The Holy Scripture is the only sufficient, certain, and infallible rule of all saving knowledge, faith, and obedience, although the light of nature, and the works of creation and providence do so far manifest the goodness, wisdom, and power of God, as to leave men inexcusable; yet they are not sufficient to give that knowledge of God and His will which is necessary unto salvation.2 Therefore it pleased the Lord at sundry times and in diversified manners to reveal Himself, and to declare (that) His will unto His church;3 and afterward for the better preserving and propagating of the truth, and for the more sure establishment and comfort of the church against the corruption of the flesh, and the malice of Satan, and of the world, to commit the same wholly unto writing; which makes the Holy Scriptures to be most necessary, those former ways of God’s revealing His will unto His people being now completed.1689 LONDON BAPTIST CONFESSION OF FAITH, CHAPTER 1.1
Hold up, What?…
Did you notice Clement said, “…while those who, having advanced further, and become correct expounders of the truth, are Gnostics.” This is an interesting point to bring out, but Clement was arguing against Gnostic heresies by attempting to claim that the real “Gnostics” were the Christian teachers. This line can easily be misunderstood in Clement, and understandably so. The term “Gnostic” is derived from a Greek word that means “knowledge”. Clement is simply meaning to communicate that the people who have true religious knowledge are those who correctly expound the Scriptures.
Old School Hermeneutics…
Clement’s argument is aimed against the kind of false teachers (Gnostic heretics) who are creeping into Christian congregations and twisting the scriptures to fit their false claims. He writes, “And if those also who follow heresies venture to avail themselves of the prophetic Scriptures; in the first place they will not make use of all the Scriptures, and then they will not quote them entire, nor as the body and texture of prophecy prescribe. But, selecting ambiguous expressions, they wrest them to their own opinions, gathering a few expressions here and there; not looking to the sense, but making use of the mere words.”

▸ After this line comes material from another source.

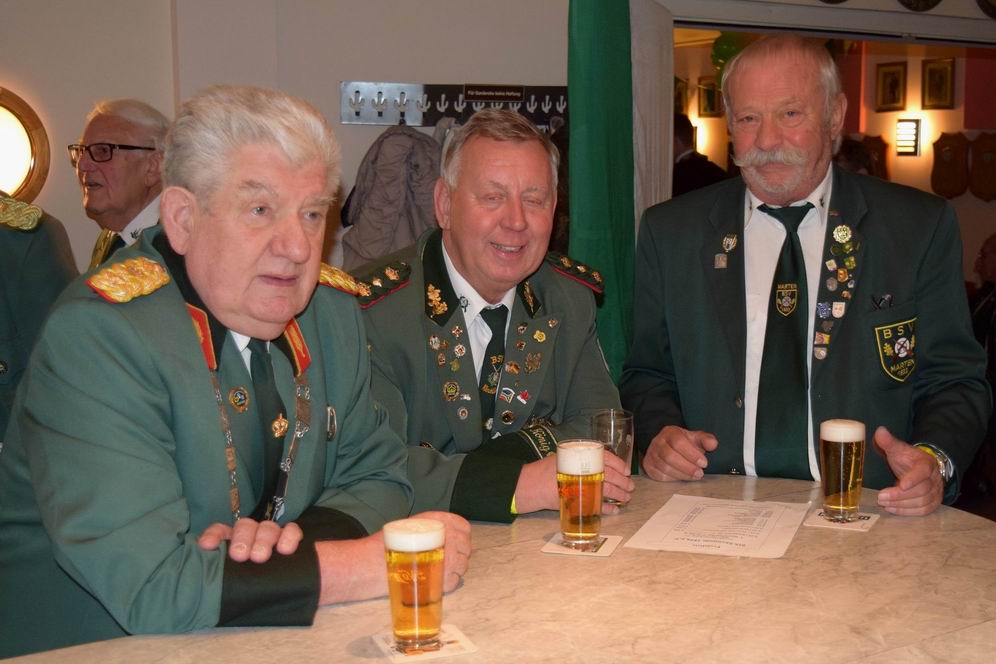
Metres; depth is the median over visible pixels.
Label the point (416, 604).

These teachers are able to be recognized because their opinions are unsupported by the Scripture. The interpretive methodology that Clement tells us to employ as readers of the Scripture is sometimes referred to as the “analogy of faith”. He writes, “we also, giving a complete exhibition of the Scriptures from the Scriptures themselves, from faith persuade by demonstration.” Simply put, Clement is teaching us to interpret the Scriptures with the Scriptures.